**TASK ITEM**: Your answer must hold only the lines below from the line containing "dem größten Yachthafen der Region, statt. Die" through the line containing "beeindruckende Vielfalt an Booten – von", each reproduced exactly.

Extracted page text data
· · · · · · ·

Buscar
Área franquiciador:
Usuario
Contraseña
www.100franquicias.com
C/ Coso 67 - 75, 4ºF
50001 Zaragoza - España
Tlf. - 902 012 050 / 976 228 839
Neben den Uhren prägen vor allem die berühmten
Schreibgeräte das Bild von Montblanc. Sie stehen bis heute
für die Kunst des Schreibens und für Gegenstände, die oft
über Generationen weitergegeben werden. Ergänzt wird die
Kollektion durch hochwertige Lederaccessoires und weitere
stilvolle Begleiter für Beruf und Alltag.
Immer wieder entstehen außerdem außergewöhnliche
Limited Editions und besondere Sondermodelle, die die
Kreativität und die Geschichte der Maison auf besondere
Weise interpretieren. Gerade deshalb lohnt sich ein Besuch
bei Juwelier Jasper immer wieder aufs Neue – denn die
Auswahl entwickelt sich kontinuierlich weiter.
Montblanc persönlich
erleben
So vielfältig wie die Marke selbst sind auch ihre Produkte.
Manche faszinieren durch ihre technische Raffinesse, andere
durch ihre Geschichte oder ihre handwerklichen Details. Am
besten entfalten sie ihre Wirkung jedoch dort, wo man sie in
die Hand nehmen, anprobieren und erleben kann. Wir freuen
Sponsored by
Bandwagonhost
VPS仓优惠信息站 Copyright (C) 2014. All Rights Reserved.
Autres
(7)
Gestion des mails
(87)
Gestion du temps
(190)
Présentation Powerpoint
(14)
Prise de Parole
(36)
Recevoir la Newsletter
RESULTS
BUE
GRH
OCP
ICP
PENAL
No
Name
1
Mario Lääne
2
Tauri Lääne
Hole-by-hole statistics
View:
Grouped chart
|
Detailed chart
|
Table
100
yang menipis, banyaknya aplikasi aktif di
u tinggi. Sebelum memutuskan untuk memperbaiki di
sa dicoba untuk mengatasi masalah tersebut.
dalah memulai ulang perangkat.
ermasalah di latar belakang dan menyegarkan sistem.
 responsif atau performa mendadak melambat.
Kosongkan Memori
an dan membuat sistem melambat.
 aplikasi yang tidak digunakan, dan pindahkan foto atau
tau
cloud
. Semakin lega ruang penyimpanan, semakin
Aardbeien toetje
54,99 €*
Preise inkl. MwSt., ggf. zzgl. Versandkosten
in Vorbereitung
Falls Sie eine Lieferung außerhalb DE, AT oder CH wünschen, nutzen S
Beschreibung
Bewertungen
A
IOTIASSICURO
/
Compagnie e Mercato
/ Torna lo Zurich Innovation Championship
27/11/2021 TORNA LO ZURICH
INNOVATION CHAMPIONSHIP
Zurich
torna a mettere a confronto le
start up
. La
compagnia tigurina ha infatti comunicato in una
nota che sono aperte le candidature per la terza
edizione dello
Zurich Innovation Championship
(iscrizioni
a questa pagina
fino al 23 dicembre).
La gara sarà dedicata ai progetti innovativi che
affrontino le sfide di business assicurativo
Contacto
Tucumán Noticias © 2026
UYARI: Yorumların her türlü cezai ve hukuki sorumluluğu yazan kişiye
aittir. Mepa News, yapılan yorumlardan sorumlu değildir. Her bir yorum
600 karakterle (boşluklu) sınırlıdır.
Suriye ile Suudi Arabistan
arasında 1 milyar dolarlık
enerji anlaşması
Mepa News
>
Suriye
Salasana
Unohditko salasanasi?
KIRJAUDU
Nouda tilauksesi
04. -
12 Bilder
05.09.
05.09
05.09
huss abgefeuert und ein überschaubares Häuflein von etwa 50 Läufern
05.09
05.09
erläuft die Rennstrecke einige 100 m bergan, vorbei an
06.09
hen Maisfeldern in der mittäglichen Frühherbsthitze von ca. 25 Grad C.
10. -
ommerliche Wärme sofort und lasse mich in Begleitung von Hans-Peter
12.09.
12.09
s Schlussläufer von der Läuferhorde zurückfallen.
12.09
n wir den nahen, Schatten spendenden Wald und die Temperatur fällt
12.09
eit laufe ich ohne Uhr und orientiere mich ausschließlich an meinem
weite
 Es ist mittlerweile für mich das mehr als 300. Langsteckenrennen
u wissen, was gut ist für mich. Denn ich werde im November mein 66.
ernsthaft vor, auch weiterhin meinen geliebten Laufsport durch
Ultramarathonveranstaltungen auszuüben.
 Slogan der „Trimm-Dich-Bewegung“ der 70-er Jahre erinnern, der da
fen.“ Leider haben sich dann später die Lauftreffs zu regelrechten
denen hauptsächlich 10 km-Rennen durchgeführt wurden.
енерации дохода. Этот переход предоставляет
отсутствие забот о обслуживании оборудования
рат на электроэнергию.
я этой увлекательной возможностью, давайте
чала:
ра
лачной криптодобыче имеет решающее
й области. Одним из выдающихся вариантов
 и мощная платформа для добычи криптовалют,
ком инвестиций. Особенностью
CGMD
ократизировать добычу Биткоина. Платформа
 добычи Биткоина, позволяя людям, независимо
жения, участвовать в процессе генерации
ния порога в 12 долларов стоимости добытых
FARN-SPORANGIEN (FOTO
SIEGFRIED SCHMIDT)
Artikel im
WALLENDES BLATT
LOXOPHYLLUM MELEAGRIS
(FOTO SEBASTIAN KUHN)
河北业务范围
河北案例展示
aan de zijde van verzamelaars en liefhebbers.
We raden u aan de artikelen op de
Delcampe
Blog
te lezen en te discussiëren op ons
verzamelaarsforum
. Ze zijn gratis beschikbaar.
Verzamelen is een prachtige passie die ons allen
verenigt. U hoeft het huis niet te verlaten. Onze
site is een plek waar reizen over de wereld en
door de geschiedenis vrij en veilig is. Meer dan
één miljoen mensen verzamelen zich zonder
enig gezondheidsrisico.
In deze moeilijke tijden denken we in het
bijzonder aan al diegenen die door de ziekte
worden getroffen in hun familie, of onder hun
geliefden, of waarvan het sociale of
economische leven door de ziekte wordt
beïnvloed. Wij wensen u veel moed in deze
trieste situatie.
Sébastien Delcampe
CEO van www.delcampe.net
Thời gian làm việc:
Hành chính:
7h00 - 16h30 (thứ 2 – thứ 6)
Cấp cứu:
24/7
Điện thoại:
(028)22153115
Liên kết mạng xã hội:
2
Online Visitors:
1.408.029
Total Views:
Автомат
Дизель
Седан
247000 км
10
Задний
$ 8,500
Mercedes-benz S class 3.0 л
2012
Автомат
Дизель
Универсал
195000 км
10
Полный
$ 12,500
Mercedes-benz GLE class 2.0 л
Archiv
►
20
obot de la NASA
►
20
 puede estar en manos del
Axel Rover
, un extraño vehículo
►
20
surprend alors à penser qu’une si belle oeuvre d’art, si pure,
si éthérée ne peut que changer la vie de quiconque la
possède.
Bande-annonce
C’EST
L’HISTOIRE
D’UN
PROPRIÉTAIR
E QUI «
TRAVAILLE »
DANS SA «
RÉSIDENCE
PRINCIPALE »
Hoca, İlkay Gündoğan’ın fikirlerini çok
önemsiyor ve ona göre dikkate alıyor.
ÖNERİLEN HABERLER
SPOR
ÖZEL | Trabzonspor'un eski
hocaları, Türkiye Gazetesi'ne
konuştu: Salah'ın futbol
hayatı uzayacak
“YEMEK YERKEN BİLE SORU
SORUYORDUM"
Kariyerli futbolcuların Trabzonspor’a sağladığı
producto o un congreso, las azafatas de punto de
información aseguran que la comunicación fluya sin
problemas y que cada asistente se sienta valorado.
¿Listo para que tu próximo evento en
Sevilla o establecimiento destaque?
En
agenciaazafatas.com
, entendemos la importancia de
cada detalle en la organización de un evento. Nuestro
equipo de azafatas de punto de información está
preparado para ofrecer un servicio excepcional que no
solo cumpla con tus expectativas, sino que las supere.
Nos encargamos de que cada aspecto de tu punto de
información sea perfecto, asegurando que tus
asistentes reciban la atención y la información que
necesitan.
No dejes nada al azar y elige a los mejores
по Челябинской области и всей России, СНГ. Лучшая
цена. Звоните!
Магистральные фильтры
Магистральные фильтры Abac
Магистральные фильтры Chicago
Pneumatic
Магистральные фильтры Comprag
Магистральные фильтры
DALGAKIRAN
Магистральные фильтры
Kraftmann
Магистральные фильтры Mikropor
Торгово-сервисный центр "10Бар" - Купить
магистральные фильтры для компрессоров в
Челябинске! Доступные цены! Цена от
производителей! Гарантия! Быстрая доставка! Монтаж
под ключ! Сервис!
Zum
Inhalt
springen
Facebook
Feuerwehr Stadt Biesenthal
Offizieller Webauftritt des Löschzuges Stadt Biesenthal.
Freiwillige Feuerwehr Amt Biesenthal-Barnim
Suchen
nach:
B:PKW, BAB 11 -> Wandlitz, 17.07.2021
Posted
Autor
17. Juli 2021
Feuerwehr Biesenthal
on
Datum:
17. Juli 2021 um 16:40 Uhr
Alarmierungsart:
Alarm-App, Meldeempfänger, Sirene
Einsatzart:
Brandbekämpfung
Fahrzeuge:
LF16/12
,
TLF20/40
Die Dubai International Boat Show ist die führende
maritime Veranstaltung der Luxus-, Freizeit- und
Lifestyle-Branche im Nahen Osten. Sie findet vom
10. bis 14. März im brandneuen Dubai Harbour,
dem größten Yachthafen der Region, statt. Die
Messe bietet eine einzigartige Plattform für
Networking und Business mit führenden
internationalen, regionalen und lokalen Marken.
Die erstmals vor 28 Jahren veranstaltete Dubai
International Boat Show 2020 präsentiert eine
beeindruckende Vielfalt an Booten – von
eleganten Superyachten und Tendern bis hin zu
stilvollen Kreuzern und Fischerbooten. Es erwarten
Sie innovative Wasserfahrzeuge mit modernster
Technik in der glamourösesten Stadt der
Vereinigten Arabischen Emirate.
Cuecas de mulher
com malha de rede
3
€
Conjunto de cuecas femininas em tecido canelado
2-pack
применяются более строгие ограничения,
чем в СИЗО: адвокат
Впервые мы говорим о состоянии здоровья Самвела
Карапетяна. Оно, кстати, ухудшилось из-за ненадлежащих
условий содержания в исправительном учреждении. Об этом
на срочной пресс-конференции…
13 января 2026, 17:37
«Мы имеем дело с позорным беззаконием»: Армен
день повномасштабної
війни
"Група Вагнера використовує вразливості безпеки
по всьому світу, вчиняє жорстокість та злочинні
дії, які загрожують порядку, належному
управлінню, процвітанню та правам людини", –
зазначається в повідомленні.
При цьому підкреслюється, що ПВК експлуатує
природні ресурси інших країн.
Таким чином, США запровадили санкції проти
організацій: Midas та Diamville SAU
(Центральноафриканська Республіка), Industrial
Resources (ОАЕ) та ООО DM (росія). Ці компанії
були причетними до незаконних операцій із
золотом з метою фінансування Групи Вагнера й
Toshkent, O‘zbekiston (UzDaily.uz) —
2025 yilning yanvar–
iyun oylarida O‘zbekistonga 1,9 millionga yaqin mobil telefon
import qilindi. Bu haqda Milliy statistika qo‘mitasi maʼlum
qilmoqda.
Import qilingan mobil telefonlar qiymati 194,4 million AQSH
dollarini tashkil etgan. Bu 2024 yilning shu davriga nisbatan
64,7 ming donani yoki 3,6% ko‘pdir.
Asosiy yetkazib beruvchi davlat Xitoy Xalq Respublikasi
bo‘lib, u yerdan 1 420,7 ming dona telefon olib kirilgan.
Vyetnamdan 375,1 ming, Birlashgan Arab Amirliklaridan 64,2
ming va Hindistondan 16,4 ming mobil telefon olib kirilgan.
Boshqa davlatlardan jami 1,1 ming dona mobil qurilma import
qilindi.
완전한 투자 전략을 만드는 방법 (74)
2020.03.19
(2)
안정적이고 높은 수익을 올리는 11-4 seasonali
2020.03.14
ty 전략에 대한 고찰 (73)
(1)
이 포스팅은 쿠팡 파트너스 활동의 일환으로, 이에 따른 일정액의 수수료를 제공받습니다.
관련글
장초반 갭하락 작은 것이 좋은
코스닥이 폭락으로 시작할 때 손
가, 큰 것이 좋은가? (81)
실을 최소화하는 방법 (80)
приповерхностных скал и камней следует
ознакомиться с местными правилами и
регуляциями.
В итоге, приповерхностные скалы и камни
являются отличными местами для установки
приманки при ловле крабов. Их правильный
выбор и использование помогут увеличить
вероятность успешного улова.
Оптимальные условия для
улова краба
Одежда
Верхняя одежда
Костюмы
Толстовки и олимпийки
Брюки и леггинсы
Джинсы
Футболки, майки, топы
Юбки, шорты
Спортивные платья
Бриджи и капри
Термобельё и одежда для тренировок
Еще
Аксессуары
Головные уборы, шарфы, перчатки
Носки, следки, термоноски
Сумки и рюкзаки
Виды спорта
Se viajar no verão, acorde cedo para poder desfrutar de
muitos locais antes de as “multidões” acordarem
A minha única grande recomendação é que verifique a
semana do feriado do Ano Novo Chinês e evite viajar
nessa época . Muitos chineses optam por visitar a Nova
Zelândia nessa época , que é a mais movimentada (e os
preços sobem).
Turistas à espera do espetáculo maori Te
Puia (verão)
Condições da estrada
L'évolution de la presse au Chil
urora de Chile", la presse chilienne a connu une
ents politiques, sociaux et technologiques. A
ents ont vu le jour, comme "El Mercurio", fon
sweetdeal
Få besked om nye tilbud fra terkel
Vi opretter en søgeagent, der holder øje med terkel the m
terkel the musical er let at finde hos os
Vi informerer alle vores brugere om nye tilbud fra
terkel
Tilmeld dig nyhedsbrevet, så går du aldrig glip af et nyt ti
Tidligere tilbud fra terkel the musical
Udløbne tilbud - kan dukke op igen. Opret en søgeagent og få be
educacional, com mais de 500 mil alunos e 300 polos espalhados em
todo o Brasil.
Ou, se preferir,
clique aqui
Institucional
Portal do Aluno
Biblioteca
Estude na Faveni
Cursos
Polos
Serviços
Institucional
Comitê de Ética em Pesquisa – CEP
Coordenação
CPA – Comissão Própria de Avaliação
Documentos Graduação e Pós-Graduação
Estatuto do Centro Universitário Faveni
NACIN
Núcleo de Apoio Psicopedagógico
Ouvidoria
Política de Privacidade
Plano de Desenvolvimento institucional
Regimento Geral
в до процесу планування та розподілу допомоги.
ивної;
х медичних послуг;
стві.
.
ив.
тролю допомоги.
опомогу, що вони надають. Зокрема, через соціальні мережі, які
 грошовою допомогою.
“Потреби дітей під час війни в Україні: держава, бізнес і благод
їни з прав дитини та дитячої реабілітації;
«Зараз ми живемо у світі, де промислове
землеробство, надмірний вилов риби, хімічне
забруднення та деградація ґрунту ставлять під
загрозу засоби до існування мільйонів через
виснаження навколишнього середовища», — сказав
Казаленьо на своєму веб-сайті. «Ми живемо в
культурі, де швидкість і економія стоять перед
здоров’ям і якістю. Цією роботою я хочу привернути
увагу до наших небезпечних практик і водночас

· · · · · · ·

**SOLUTION**:
dem größten Yachthafen der Region, statt. Die
Messe bietet eine einzigartige Plattform für
Networking und Business mit führenden
internationalen, regionalen und lokalen Marken.
Die erstmals vor 28 Jahren veranstaltete Dubai
International Boat Show 2020 präsentiert eine
beeindruckende Vielfalt an Booten – von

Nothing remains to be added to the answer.